Antoine Bouvier vient de quitter son poste de Président exécutif du missilier MBDA, après 12 ans passé dans cette fonction, pour prendre la responsabilité de la stratégie, des fusions-acquisitions et des affaires publiques du groupe AIRBUS.

Le 09 Avril 2019, Antoine Bouvier avait accordé sa dernière interview comme Président exécutif de MBDA à la newsletter “SECURITY DEFENSE Business Review” (N°213). La voici:

SDBRNews : Vous venez de présenter les résultats de l’exercice 2018 de MBDA. Comment les qualifiez-vous ?

Antoine Bouvier : Nous pouvons dire que MBDA a réalisé un très bon exercice 2018, doublé d’un carnet de commandes record. Grâce à de nouveaux succès sur ses marchés domestiques, MBDA a enregistré l’équivalent de 2,5 Md€ de commandes provenant de ses clients nationaux et 1,5 Md€ à l’Export, portant ainsi notre carnet de commandes à 17,4 Md€. Le chiffre d’affaires de la société a pour sa part légèrement augmenté, atteignant 3,2 Md€, ce qui nous a amené à augmenter nos cadences de production. Notre rentabilité opérationnelle est toujours solide (10% du chiffre d’affaires), ce qui nous permet d’investir dans la préparation du Futur. Le volume important de nouvelles commandes s’est accompagné, tout au long de l’année 2018, de nombreux recrutements au sein de la société, avec près de 1200 nouveaux collaborateurs embauchés à travers l’Europe. MBDA prévoit d’en recruter encore 1000 cette année, dont environ 500 en France. Nous avons travaillé dans le cadre de notre vision stratégique, qui n’a pas changé par rapport aux années précédentes mais qui s’adapte à un environnement qui lui-même a changé, aussi bien au niveau international qu’au niveau européen.

Pouvez-vous préciser votre vision stratégique ?

Antoine Bouvier : Le principe de notre vision stratégique est toujours articulé autour des trois cercles : le cercle national qui est le cercle de la souveraineté dans chacun des pays de MBDA (Allemagne, Espagne, France, Italie et Royaume-Uni), le cercle européen qui est le cercle de la coopération et le cercle international qui concerne l’Export hors-Europe mais aussi des coopérations.
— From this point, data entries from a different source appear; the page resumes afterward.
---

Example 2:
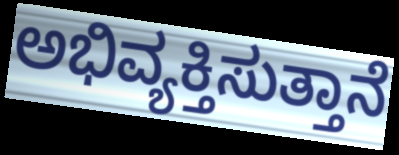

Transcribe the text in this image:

ಅಭಿವ್ಯಕ್ತಿಸುತ್ತಾನೆ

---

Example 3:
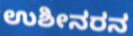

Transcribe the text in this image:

ಉಶೀನರನ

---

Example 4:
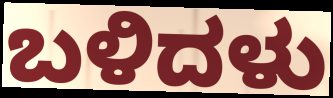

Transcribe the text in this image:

ಬಳಿದಳು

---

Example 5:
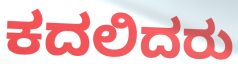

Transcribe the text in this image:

ಕದಲಿದರು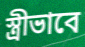
স্ত্রীভাবে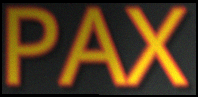
PAXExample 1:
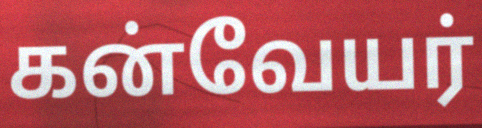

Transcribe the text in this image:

கன்வேயர்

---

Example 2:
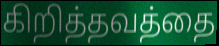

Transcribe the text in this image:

கிறித்தவத்தை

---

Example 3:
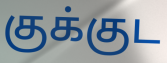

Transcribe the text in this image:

குக்குட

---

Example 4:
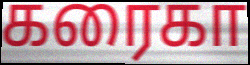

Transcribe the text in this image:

கரைகா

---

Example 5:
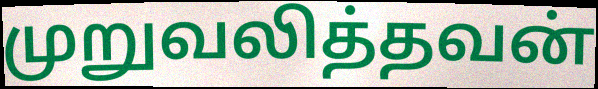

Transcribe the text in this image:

முறுவலித்தவன்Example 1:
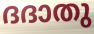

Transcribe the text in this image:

ദദാതു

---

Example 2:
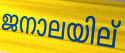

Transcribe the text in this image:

ജനാലയില്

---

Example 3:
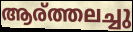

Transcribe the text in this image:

ആര്ത്തലച്ചു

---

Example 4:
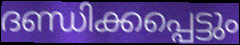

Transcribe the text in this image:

ദണ്ഡിക്കപ്പെട്ടും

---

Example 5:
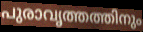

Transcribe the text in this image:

പുരാവൃത്തത്തിനുംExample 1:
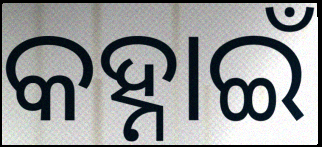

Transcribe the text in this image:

କହ୍ନାଇଁ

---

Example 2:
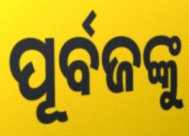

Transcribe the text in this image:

ପୂର୍ବଜଙ୍କୁ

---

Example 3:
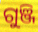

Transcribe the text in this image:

ଗୁଞ୍ଜି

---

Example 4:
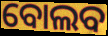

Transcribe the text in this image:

ବୋଲବ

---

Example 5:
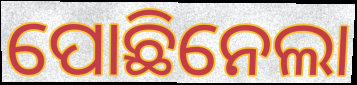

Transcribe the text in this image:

ପୋଛିନେଲା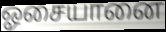
ஓசையானைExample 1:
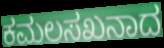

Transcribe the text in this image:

ಕಮಲಸಖನಾದ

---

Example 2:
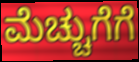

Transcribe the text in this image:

ಮೆಚ್ಚುಗೆಗೆ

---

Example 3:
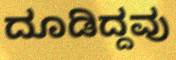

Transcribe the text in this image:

ದೂಡಿದ್ದವು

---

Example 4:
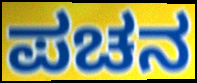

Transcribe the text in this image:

ಪಚನ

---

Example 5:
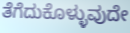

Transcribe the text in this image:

ತೆಗೆದುಕೊಳ್ಳುವುದೇ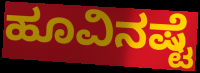
ಹೂವಿನಷ್ಟೆ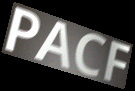
PACF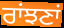
ਰਾਂਝਣਾਂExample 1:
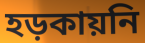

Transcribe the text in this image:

হড়কায়নি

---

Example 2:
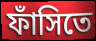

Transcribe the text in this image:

ফাঁসিতে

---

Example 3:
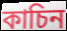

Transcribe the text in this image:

কাচিন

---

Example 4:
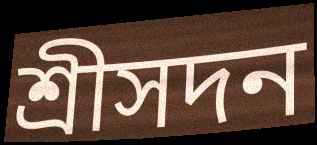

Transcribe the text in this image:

Il faut souligner que c’est l’international hors-Europe qui nous a permis depuis des années d’atteindre la taille critique pour concurrencer les grands missiliers, en particulier les américains (Raytheon et Lockheed Martin), et qui nous permet d’apporter à chacun des pays du cercle national le soutien au développement et la garantie de leur souveraineté. Rappelons que MBDA est la seule entreprise européenne dont la taille est équivalente à celle de ses concurrents américains sur son domaine : MBDA fait 20% du marché mondial tactique. Cette taille critique nous apporte les ressources nécessaires (technologiques, humaines et financières) au développement sur le long terme et, en particulier, la capacité à être présent sur l’ensemble de la gamme et sur l’ensemble des marchés.

A quelles évolutions de l’environnement faisiez-vous allusion ? 

Antoine Bouvier : Nous sommes dans un environnement plus compliqué que les années précédentes. Sur le marché Export, la concurrence est forte et il y a des questions et des incertitudes sur les licences export. Nous avons l’ambition d’atteindre un chiffre d’affaires de 4Md€ en 2020, chiffre d’affaires atteignable du fait de nos prises de commandes, mais objectif menacé par les restrictions de licences d’exportation hors Europe auxquelles nous sommes présentement confrontés… Au plan européen, nous ne pouvons pas ne pas penser au Brexit, mais nous constatons aussi des pressions nationales dans d’autres pays que le Royaume-Uni. Dans cet environnement, MBDA a constaté un rééquilibrage de ses activités entre le domestique (en fait l’européen) et celles que nous avons en dehors de l’Europe. Dans les années précédentes, notre activité hors Europe était plus importante que notre activité intra-européenne. En 2018 a commencé un mouvement qui va se prolonger sur les prochaines années et qui nous permettra de renforcer la base technologique européenne et le développement de nouveaux produits ; cela signifie plus de technologies, plus d’investissements et plus de programmes en Europe, dans chacun de nos pays, pour préparer les nouvelles générations de produits, attendues par les Forces armées européennes et extra-européennes.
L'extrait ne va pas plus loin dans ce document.